Experience


Principal Clinical Data Scientist/Engineer

FORMATION BIO (Formerly TrialSpark), ClINICAL DATA ANALYTICS AND PROGRAMMING, NEW YORK, NY

MAY 2023 - PRESENT

Formation Bio is a technology company that helps bring treatments to patients faster. Today, clinical trials are the bottleneck to bringing life-saving treatments to patients. Trials are slow, inefficient, and expensive. Formation Bio is using technology to accelerate the pace of clinical trials and bridge the gap between medical research and patients who need treatment.


Senior Data Scientist/Engineer

LEVELS HEALTH, REMOTE

AUGUST 2021 - FEBRUARY 2023

  • Developed algorithms to personalize the in-app user experience by leveraging machine learning models such as SVM and Random Forest, as well as NLP to build text classification infrastructure.

  • Built and managed data pipelines using AWS, Python, SQL, and DBT that integrate and reconstruct data from various wearables, such as continuous glucose monitors, smart watches, smart scales, etc, into Snowflake.

  • Worked cross-functionally with various department teams to roadmap data/infrastructure needs, define best analytical practices, prototype features, inform metabolic disease and diabetes research strategy, contribute to company publications and media, and translate business problems into actionable data science initiatives.

Levels makes it easy for people to see how their diet affects both their health and their lifestyle in a quantifiable way by measuring biomarkers in real-time.
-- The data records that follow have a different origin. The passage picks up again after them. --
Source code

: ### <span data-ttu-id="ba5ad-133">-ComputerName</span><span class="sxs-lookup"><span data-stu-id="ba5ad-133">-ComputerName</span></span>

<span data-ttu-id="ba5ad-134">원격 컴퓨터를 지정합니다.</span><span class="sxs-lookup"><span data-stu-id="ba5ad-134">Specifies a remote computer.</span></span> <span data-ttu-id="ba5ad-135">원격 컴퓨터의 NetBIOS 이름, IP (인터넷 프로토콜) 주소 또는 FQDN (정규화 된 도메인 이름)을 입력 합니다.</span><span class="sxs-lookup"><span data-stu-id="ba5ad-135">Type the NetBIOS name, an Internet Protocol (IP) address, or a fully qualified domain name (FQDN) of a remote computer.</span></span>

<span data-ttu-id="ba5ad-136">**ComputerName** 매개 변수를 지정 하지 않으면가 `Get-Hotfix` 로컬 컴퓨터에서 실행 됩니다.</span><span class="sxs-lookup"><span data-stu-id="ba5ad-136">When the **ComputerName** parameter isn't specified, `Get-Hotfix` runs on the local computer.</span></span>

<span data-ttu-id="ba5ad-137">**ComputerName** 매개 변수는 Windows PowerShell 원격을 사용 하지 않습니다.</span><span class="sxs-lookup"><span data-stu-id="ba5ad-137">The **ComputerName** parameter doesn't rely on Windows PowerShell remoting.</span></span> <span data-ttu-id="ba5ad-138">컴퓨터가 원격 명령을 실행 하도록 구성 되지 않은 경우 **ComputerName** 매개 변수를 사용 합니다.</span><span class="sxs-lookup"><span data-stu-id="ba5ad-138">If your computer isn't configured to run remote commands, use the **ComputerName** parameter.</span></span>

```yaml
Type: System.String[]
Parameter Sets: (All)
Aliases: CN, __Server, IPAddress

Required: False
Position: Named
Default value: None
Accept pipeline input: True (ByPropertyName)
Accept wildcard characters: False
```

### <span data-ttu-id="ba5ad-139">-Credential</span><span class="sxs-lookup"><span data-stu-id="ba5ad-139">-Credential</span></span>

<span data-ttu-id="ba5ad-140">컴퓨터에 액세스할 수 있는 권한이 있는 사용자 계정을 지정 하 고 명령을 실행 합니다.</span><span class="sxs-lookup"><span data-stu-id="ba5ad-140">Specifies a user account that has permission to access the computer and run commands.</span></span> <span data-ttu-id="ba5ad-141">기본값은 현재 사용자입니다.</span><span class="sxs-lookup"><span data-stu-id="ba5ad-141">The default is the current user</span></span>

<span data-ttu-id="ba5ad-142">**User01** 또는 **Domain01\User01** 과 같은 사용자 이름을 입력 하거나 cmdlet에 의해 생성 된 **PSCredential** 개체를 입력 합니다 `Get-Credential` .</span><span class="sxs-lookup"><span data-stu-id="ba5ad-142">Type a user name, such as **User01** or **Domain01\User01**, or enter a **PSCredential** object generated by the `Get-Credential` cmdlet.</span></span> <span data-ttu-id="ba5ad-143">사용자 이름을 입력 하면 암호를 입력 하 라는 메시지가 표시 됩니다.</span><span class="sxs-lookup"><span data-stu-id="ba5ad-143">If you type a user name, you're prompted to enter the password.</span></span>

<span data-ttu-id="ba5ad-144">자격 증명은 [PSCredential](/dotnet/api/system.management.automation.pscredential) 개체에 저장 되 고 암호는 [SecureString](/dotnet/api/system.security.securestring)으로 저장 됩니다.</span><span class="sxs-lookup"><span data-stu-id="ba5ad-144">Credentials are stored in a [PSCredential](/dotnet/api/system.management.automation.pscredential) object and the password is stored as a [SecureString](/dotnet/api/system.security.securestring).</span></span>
Levels is expanding access to continuous glucose monitoring and making it mainstream, focused on people looking to find their optimal diet and improve their metabolic fitness.


Data Scientist (Computational Genomics)

ICAHN SCHOOL OF MEDICINE AT MOUNT SINAI, MULTISCALE NETWORK MODELING LAB, NEW YORK, NY

AUGUST 2019 - AUGUST 2021

  • Used machine learning techniques, such as Random Forest and Support Vector Machine, to assess various polygenic risks generated from Genome-Wide Association Studies (GWAS) and their association with the development of late-stage Alzheimer's disease (AD).

  • Used maximal information-based nonparametric exploration (MINE) statistics to analyze relationships between RNA-seq, protein expression, and clinical covariate data in AD subjects.

  • Analyzed the correlation between RNA-seq and protein expression data using differential expression and gene set enrichment analyses (GSEA) to gain more insight into AD pathogenesis, diagnosis, and therapeutics.


Data Scientist

CELGENE CORPORATION (Acq. Bristol Myers Squibb), GLOBAL DRUG SAFETY AND RISK MANAGEMENT, SUMMIT, NJ

JUNE 2017 - AUGUST 2019

  • Analyzed 470K+ Individual Case Safety Reports (ICSRs) generated from clinical trials and postmarket drugs - effectively comprising just short of a billion individual data points - using R, Python, and data visualization tools.

  • Used various statistical techniques, such as Principal Component Analysis (PCA), to perform feature reduction and classification of adverse event (AE) case processing data.

  • Used machine learning techniques like Random Forest and Logistic Regression to optimize and automate the AE case processing workflow.


Data Analyst

GOVERNOR ANDREW M. CUOMO, NEW YORK, NY

JULY 2013 - JUNE 2015

  • Analyzed constituent and fundraising data using statistical analysis techniques to inform campaign resource allocation.

  • Led weekly briefs to senior officials about campaign financials, events, and fundraisers.

  • Supported coordination of Governor Cuomo’s campaign events by identifying and solving logistical problems to optimize donations.


Technical and Business Skills

  • Python, Pandas, Pytorch, Tensorflow, Sklearn, UNIX/Linux, R, ShinyR, SQL, Java, Matlab, Git

  • Machine Learning, Deep Learning, Data Engineering, Natural Language Processing, Time Series Analysis

  • AWS (S3, EC2, Lambda), Snowflake, Redshift, PostgreSQL, Data Build Tool (DBT), GitHub Actions, CircleCI, High-Performance Computing (HPC), Fivetran, Docker, Posit

  • Strong leadership skills with a focus on cross-functional teamwork, curiosity, and technical excellence

  • Experience working with Sponsors and Contract Research Organizations (CROs) HIPAA, GDPR, GxP Training

Awards and Organizations

  • Mount Sinai Alumni Network, mentor for Biomedical Data Science students

  • Barnard College Alumni Network, mentor for women in STEM

  • On Deck Data Science (ODDS) Fellow

  • Barnard Quantitative Society

  • NYS Department of Education Scholarship of Academic Excellence

  • New York State School Music Association (NYSSMA) (levels 4, 5, 6 Piano)

  • Japanese National Honor Society

Volunteer Work

  • January 2016 - Columbia University Global Brigades, Public Health Brigade, El Retiro, Honduras

  • June 2015 - Putnam Hospital Center, Clinical Volunteer, Carmel, NY

  • June 2013 - Global Leadership Adventures, Public Health and Sustainable Development, Kilimanjaro, Tanzania

  • June 2012 - Habitat For Humanity, Yonkers, NY

Languages

  • Russian (Conversational)

  • Japanese (Intermediate)

  • German (Introductory)

  • Swahili (Introductory)